• OBJECTIVE
Copy the text lines of every item character for character, leaving the pictures out of your answer.

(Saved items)
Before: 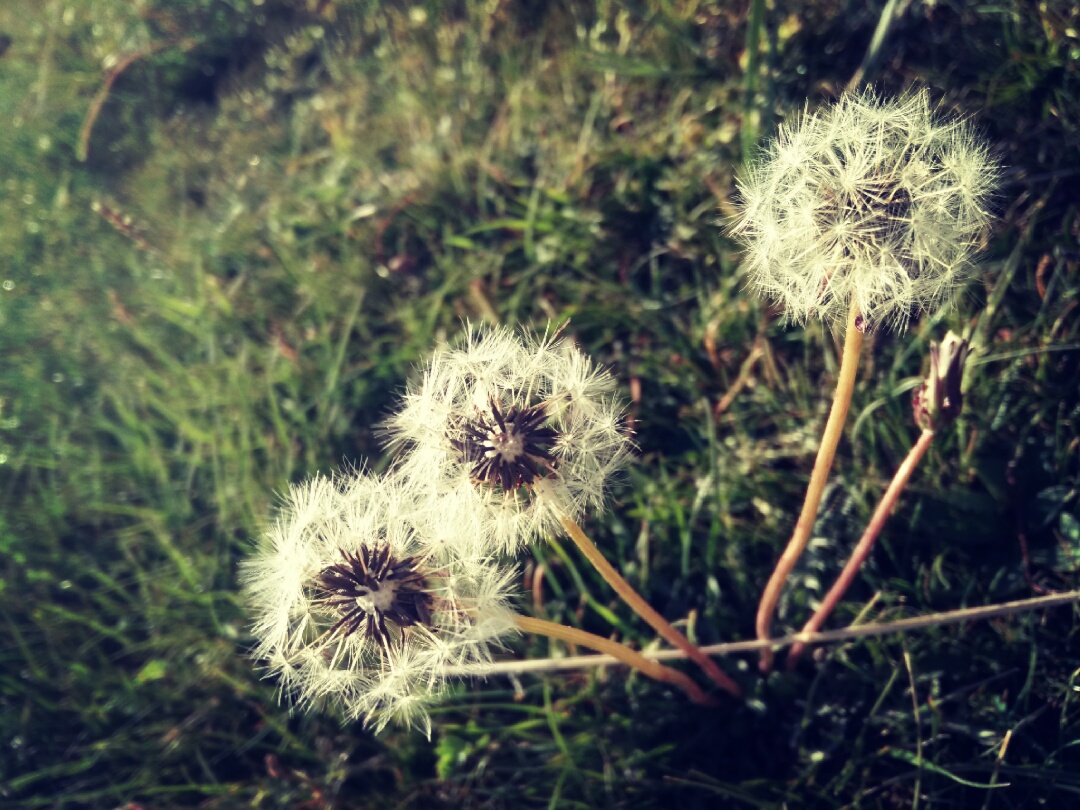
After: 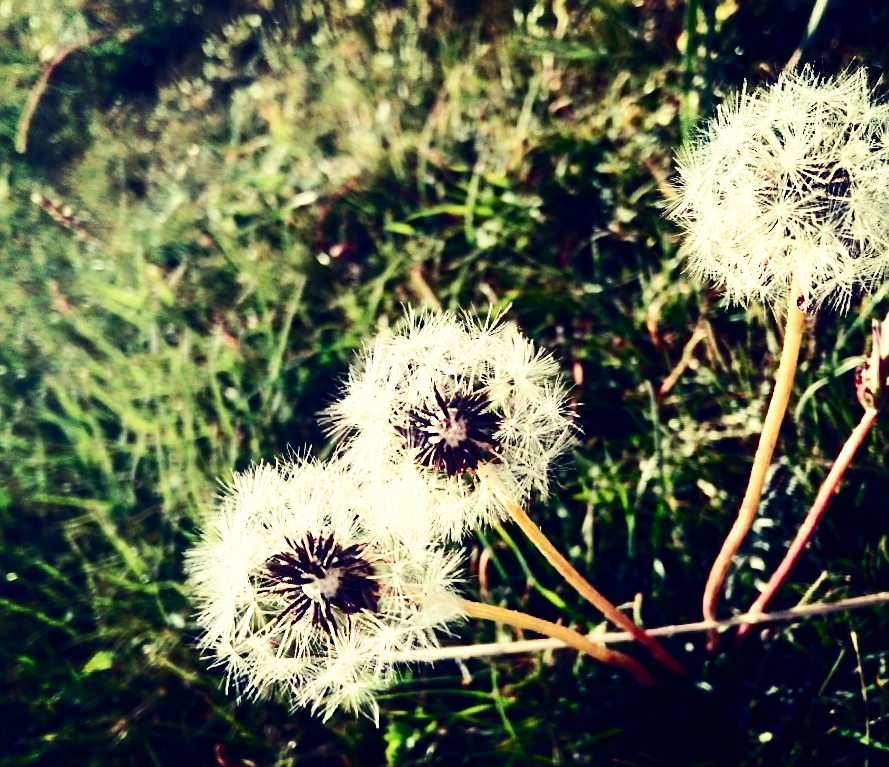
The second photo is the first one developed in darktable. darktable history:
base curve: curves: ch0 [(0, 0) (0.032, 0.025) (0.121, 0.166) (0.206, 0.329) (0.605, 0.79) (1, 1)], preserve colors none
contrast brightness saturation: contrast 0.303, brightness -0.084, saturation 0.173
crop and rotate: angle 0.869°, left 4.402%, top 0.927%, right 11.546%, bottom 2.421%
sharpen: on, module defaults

• OUTPUT BELOW
Before: 
After: 
The second photo is the first one developed in darktable. darktable history:
base curve: curves: ch0 [(0, 0) (0.032, 0.025) (0.121, 0.166) (0.206, 0.329) (0.605, 0.79) (1, 1)], preserve colors none
contrast brightness saturation: contrast 0.303, brightness -0.084, saturation 0.173
crop and rotate: angle 0.869°, left 4.402%, top 0.927%, right 11.546%, bottom 2.421%
sharpen: on, module defaults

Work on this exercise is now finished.